Hi Simon,
once you apply functions to a field, an index on that field is pretty
much useless. For this particular query, I would be tempted to create
additional fields to store the values of MONTH(articles.created_at)
and DAY(articles.created_at). Create an index on (month_created,
day_created) You could just sort by articles.created_at; no need for
the YEAR function, the result will be the same given your other
selectors.
Given those adjustments, the query looks righteous enough.
- michael dykman
On Tue, Jan 18, 2011 at 12:22 PM, Simon Wilkinson
<simon.wilkinson@stripped> wrote:
> Hi,
>
> I am trying to optimize the following query:
>
> SELECT articles.* FROM articles INNER JOIN newsletters ON
> articles.newsletter_id = newsletters.id INNER JOIN users ON users.id =
> newsletters.user_id WHERE users.id =12 AND MONTH(articles.created_at) = '12'
> AND DAY(articles.created_at) = '5' ORDER BY YEAR(articles.created_at),
> LENGTH(articles.body);
>
> I am trying to retrieve all the articles created on a specific day of a
> specific month that belong to a user, ordered by the oldest and then longest
> article.
>
> I have run explain on the query, and get the following:
>
>
> +----+-------------+----------+-------+------------------------------------------------------------------------+--------------------------------------------+---------+---------------------+------+----------------------------------------------+
> | id | select_type | table | type |
> possible_keys
>
> |
> key
> | key_len | ref
> |
> rows | Extra
> |
>
> +----+-------------+----------+-------+------------------------------------------------------------------------+--------------------------------------------+---------+---------------------+------+----------------------------------------------+
> | 1 | SIMPLE | users | const |
> PRIMARY
>
> |
> PRIMARY
> | 4 | const
> | 1 | Using index; Using temporary; Using filesort |
> | 1 | SIMPLE | newsletters | ref |
> PRIMARY,index_newsletters_on_user_id
> |
> index_newsletters_on_user_id
> | 4 |
> const | 1 | Using index
>
> |
> | 1 | SIMPLE | articles | ref |
> index_articles_on_newsletter_id,index_articles_on_newsletter_id_and_created_at
> | index_articles_on_newsletter_id_and_created_at | 4 |
> my_db.newsletters.id | 3 | Using where
>
> |
>
>
> +----+-------------+----------+-------+------------------------------------------------------------------------+--------------------------------------------+---------+---------------------+------+----------------------------------------------+
> 3 rows in set (0.00 sec)
>
> This seems pretty decent, and does perform pretty well for some users (~0.5
> - 1 sec), but for some users (seemingly those with large numbers of
> articles) the query can take 20 - 30 seconds to run.
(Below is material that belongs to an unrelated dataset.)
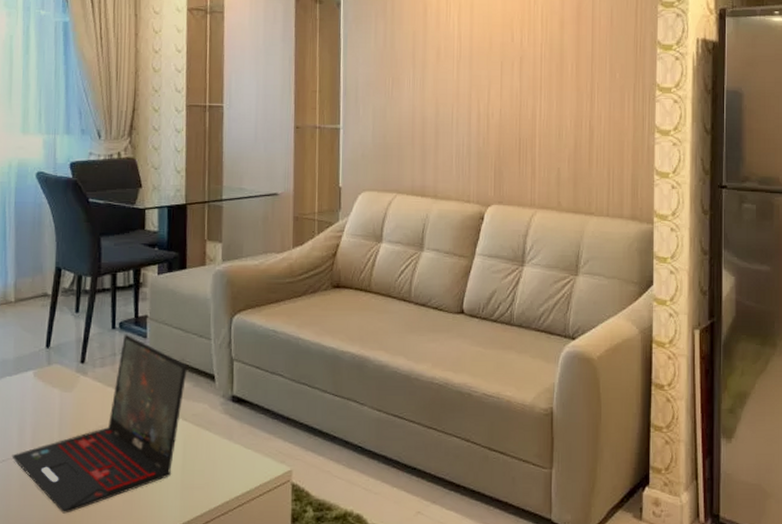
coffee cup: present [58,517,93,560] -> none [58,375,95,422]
This seems really slow
> to me. I tried adding in the index
> 'index_articles_on_newsletter_id_and_created_at' but the performance doesn't
> seem to be any different then when it uses just the
> 'index_articles_on_newsletter_id' index. I think this might be because of
> the functions I am using on the created_at column to get the day and month
> from it, making an index on created_at useless in this instance.
>
> Running both an 'optimize table entries' and 'analyze table entries' also
> didn't seem to have any real impact on the performance.
>
> I was wondering if anybody had any suggestions for what else I might be able
> to try, or if there is a better way to search on dates in this manner. Any
> ideas would be greatly appreciated.
>
> Thanks,
>
> Simon
>
--
- michael dykman
- mdykman@stripped
May the Source be with you.